> [Exercise brief]
For each line below that holds "Starter", return the line as it stands.

> [Recorded information]
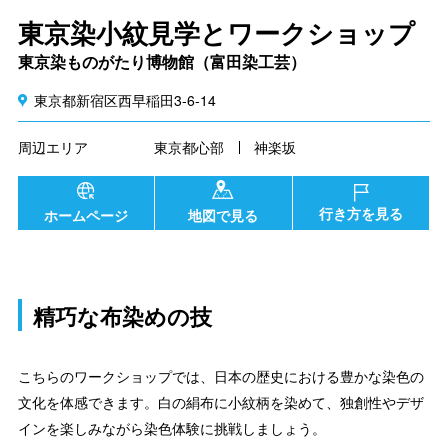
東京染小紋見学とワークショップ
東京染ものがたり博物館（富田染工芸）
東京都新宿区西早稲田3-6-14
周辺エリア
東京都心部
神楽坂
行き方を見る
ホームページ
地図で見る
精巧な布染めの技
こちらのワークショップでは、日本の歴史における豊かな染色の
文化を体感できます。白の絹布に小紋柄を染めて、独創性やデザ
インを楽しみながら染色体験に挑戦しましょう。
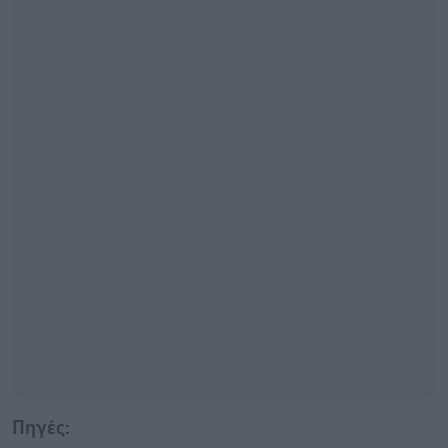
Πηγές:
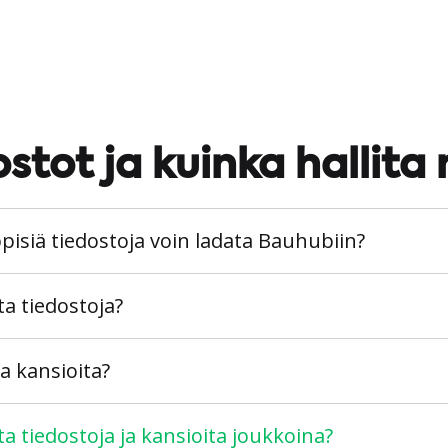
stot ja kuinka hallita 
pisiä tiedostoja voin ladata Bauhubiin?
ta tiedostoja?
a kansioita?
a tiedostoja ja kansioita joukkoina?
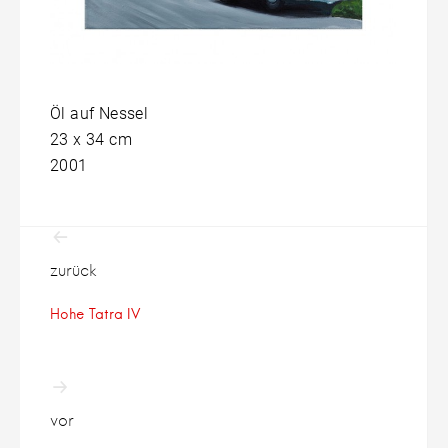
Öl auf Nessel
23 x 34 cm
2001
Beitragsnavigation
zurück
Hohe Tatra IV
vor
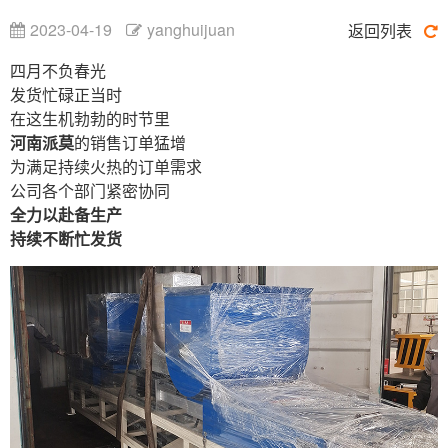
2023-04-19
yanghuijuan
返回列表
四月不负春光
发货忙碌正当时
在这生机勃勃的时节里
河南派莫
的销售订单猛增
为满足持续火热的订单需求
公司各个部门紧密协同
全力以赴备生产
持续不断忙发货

...

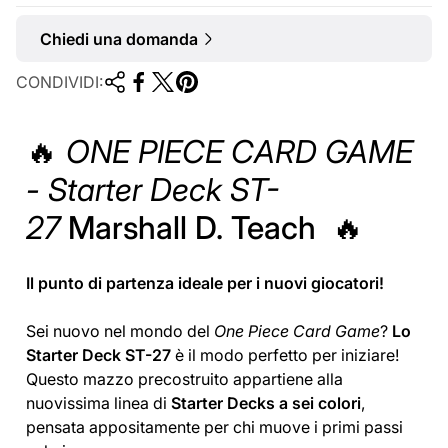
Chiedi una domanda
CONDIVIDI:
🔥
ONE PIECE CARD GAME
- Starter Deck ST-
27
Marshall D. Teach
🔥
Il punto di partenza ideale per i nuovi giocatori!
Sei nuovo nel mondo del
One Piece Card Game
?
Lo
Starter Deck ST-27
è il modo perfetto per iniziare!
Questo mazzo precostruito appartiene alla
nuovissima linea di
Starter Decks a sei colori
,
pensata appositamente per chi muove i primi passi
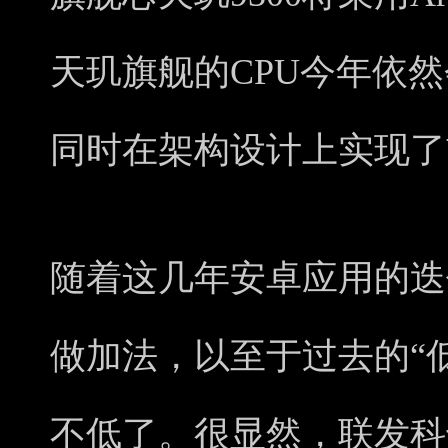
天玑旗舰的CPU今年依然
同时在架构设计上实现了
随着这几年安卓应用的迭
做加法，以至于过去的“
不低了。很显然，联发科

> [Answer to the exercise]
- Starter Deck ST-
Starter Deck ST-27
Starter Decks a sei colori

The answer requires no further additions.